At the beginning of 2016, the ZVEI and the Chair of Process Control Engineering at RWTH Aachen University launched the 'openAAS' (open Asset Administration Shell) project, which will run for two years. The project is intended to support the concept of the administration shell with a practical implementation in order to create a basis for further discussions and identify possible specification gaps.

A steering committee consisting of representatives from ZVEI member companies supports the chair and decides on the course of the project, its implementation and the next milestones. In addition, openAAS is intended to synchronize the work of the various associations' working groups and create a basis for stimulating further developments.

The project is special in that development is open. In concrete terms, this means that both specifications and written source code are available to all interested parties on Github. In addition, workshops are being held for developers who are involved in the practical implementation of the administration shell. It is hoped that this will provide direct feedback on the progress of the project.

The project goals

The project has two main objectives: The design and selection of models for the administration shell and the actual implementation. In other words, there is a breakthrough from the conceptual level through to implementation. As the model was specified in a technology-neutral way, it can be implemented with various technologies available on the market. In openAAS, the initial focus was on OPC UA, as it is considered a promising technology that provides the basis for secure communication (encryption, authentication) and also offers the possibility of information modeling.

Specifically, the models developed in openAAS were implemented on the basis of the free OPC UA stack open62541. This ensures the openness of the solution and interested parties can reproduce the work and reuse it if necessary. After the first part of the project focused on the adaptation and development of individual model elements (features, life cycle, communication), the second part focuses on concrete implementation.

The asset administration shell is a concept that the automation industry has been discussing since 2015. It makes it possible to manage the life cycle of any individual object that represents an asset for a company.

Concept of the administration shells

Industry 4.0 components consist of an asset administration shell and an asset and offer a standardized service interface for communication.

© RWTH Aachen

The concept of the asset administration shell can be applied to assets that can be both tangible (a sensor, a motor) and intangible (a plan, a recipe).

This means that the company considers the individual asset to be so important that it makes sense to document the life cycle of this asset. For example, it may be less important for a screw manufacturer to track the life cycle of a single simple screw. The screw type, on the other hand, which records how a screw can be produced with its design and manufacturing plans, represents a value for a company that can be managed via a shell. The advantage of using the asset administration shell is that a wide variety of assets can be managed and interacted with in the same way. Together with the asset, the asset administration shell represents the Industry 4.0 component.
--------------------
To be done.
- a) According to the openAAS article, which free OPC UA stack served as the basis for implementing the models developed in openAAS?
- b) Output the part of the openAAS article starting with "Specifically, the models" and going on through "interface for communication.".
The entries after this point have no connection to the openAAS article.
--------------------
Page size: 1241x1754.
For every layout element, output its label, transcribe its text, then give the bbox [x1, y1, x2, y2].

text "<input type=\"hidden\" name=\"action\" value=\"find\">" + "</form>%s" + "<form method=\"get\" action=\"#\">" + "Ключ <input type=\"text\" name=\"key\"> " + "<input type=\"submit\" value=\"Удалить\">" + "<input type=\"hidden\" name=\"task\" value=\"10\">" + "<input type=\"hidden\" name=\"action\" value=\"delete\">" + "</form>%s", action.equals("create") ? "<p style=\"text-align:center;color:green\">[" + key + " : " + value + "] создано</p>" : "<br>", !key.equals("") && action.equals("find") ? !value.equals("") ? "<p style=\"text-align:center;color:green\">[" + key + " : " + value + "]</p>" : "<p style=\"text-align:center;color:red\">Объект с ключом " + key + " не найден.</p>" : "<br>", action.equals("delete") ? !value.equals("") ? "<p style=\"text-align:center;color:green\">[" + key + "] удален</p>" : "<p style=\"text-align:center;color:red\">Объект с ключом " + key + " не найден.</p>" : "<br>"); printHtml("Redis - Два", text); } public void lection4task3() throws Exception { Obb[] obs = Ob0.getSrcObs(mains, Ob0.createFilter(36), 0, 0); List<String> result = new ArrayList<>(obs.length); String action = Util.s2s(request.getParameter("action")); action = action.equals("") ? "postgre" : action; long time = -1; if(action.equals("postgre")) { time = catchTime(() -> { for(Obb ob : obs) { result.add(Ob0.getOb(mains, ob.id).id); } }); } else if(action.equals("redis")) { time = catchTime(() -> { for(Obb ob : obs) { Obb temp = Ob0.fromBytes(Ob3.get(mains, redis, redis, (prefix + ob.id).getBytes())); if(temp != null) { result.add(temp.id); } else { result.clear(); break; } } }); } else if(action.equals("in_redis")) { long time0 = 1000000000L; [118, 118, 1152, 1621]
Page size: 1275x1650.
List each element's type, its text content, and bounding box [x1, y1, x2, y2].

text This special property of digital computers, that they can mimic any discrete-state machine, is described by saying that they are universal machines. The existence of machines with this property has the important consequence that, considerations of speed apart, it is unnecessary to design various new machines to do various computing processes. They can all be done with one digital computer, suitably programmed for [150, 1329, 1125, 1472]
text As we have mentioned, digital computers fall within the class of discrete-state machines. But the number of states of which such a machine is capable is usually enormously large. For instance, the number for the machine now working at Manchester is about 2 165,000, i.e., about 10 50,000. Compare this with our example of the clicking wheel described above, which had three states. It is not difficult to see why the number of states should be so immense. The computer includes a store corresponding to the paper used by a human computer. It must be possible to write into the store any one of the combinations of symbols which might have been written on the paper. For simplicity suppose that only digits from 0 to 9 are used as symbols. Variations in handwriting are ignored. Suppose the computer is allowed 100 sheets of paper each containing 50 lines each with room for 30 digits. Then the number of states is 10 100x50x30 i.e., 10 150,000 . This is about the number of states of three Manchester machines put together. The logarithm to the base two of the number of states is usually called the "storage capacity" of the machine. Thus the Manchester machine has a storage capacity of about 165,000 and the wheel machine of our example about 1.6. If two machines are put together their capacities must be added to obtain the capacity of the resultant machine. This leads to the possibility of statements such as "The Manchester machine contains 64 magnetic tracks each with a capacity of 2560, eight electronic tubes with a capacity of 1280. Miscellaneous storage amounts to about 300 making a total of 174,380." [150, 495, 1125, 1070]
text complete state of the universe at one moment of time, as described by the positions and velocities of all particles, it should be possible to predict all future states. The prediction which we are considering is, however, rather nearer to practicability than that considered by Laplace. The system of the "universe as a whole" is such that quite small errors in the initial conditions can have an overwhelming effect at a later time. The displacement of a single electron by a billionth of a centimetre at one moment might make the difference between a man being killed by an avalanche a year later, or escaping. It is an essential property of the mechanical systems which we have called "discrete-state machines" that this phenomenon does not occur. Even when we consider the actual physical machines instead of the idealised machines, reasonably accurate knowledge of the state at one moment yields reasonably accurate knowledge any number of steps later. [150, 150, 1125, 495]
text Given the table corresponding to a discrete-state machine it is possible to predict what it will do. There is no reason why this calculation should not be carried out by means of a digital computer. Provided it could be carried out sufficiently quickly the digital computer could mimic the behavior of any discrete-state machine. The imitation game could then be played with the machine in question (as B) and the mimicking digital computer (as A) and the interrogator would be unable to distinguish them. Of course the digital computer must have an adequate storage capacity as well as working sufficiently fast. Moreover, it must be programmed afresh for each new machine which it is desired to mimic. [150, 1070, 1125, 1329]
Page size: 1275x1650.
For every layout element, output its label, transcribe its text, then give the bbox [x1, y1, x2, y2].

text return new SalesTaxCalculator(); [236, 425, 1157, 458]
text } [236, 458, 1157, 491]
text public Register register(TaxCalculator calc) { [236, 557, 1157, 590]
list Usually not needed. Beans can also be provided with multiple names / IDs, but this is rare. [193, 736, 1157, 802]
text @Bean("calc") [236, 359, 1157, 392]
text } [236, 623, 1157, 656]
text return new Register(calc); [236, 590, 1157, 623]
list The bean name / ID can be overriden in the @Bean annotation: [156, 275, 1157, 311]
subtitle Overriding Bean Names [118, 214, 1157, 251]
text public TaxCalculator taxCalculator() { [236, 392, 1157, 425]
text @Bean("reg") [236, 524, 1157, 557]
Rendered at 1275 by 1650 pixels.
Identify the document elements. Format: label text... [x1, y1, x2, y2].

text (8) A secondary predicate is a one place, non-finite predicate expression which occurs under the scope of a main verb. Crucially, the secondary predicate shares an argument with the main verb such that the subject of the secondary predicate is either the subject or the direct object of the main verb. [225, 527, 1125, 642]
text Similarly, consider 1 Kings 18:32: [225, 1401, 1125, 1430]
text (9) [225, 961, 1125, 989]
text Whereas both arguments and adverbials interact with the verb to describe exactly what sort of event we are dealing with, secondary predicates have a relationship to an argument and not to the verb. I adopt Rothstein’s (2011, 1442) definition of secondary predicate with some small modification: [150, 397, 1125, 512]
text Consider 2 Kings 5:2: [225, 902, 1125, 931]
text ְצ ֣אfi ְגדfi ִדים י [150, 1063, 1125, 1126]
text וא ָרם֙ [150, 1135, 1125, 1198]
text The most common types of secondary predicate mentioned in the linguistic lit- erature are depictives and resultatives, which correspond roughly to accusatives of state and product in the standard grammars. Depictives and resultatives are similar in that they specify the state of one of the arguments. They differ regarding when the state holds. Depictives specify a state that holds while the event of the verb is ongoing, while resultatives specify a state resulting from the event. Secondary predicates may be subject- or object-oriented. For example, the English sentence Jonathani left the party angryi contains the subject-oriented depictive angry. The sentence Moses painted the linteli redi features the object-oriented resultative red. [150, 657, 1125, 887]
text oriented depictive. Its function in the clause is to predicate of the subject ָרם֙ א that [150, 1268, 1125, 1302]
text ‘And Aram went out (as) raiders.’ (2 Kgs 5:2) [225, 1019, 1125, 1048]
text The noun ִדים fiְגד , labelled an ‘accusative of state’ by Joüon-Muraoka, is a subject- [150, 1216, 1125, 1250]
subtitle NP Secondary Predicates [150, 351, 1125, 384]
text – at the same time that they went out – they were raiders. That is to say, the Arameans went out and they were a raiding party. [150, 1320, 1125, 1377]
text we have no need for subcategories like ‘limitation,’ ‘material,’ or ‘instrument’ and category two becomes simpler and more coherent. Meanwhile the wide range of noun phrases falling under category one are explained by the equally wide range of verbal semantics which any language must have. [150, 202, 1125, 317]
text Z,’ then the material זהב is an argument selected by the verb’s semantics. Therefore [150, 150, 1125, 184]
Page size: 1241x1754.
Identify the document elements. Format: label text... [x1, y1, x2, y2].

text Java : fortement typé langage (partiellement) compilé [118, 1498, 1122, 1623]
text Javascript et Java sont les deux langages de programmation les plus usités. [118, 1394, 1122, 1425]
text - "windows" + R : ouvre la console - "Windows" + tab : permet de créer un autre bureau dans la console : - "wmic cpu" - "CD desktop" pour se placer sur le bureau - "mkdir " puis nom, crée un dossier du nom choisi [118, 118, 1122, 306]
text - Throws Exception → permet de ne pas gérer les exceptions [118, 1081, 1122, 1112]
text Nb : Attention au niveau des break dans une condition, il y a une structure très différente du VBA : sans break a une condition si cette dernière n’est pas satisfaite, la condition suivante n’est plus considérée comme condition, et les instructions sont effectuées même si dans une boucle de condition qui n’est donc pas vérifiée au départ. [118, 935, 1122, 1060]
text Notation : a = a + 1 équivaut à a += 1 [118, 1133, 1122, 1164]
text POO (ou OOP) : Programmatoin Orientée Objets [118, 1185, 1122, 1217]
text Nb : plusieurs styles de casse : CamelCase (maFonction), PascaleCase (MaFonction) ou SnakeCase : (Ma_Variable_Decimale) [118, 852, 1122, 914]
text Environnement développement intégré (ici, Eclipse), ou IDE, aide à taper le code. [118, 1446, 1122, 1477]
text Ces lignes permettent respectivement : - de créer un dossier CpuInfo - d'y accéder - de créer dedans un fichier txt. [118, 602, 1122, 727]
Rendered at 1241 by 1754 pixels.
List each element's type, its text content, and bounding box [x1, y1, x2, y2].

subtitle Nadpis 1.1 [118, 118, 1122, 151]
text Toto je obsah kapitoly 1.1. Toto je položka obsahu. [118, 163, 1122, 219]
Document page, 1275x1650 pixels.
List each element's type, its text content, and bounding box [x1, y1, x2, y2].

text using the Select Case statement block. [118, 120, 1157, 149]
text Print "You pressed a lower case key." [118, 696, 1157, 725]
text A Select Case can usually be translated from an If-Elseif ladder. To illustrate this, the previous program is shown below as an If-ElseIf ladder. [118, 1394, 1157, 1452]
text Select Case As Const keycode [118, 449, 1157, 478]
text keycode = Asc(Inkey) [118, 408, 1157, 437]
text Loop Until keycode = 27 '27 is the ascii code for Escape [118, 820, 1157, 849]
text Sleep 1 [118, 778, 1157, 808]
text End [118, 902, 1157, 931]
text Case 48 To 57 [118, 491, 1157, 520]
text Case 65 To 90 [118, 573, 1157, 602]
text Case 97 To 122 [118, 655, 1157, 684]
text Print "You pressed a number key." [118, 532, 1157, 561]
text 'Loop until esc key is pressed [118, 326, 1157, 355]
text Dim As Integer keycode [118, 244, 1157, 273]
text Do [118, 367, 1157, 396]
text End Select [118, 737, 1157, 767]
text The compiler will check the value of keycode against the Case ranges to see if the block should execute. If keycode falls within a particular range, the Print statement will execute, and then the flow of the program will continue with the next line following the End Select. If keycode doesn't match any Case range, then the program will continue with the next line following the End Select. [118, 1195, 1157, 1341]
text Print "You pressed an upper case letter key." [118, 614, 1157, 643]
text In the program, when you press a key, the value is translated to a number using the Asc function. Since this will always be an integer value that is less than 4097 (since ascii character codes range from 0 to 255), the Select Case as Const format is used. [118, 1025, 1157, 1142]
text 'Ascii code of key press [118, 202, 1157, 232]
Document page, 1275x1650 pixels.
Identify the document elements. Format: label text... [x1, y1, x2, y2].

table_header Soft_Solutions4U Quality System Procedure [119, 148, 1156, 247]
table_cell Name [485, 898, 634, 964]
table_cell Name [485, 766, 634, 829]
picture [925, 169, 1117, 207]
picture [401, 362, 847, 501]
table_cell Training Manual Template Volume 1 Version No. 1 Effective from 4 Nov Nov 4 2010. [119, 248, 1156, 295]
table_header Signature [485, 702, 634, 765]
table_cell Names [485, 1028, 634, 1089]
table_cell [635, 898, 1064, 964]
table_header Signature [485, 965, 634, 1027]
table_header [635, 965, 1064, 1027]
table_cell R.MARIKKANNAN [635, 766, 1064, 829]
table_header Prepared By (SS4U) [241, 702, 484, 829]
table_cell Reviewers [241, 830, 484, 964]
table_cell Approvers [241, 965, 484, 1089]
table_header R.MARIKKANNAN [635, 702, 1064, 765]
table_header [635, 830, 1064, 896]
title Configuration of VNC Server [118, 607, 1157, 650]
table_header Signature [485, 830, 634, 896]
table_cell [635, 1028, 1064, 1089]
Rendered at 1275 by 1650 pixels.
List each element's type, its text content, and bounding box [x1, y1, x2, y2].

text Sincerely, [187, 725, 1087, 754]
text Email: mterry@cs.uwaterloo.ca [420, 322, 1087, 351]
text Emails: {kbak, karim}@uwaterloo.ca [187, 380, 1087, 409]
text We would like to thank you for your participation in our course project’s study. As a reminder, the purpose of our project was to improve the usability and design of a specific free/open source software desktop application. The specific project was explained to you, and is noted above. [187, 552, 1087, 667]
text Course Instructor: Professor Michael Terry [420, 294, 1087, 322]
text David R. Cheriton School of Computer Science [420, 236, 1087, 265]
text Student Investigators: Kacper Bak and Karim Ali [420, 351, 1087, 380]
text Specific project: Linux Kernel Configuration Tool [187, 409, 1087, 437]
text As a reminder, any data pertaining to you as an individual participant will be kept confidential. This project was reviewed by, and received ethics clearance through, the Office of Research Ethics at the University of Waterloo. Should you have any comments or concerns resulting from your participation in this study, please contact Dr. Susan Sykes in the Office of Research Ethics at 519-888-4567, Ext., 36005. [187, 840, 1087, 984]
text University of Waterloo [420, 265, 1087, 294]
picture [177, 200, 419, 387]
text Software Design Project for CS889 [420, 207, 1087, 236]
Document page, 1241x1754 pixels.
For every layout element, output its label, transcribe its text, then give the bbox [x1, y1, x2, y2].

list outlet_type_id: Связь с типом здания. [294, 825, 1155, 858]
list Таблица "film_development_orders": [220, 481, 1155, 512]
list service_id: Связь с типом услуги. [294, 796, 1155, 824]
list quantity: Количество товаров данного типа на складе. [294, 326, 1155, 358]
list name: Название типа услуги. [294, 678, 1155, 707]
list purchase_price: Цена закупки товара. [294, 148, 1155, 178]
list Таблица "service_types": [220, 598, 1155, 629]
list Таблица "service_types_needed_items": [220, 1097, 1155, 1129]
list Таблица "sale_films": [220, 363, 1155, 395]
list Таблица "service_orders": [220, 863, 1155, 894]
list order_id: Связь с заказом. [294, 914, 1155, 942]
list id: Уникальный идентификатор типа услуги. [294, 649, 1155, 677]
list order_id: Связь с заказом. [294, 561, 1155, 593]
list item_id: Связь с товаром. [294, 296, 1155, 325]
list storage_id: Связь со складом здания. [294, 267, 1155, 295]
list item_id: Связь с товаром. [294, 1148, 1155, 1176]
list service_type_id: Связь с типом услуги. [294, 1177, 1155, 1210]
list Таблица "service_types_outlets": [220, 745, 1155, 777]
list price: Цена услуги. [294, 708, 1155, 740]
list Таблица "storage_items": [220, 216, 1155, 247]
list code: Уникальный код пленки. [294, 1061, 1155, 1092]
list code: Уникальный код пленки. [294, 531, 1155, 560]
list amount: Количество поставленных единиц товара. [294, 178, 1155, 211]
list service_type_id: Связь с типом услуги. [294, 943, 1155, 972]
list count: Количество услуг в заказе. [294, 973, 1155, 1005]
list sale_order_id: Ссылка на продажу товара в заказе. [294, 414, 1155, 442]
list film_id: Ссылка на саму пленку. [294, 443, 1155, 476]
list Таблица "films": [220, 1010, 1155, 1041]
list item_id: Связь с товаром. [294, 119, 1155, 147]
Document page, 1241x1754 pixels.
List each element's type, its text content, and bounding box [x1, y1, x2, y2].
--------------------
Responses in order.
- a) open62541

- b)
Specifically, the models developed in openAAS were implemented on the basis of the free OPC UA stack open62541. This ensures the openness of the solution and interested parties can reproduce the work and reuse it if necessary. After the first part of the project focused on the adaptation and development of individual model elements (features, life cycle, communication), the second part focuses on concrete implementation.

The asset administration shell is a concept that the automation industry has been discussing since 2015. It makes it possible to manage the life cycle of any individual object that represents an asset for a company.

Concept of the administration shells

Industry 4.0 components consist of an asset administration shell and an asset and offer a standardized service interface for communication.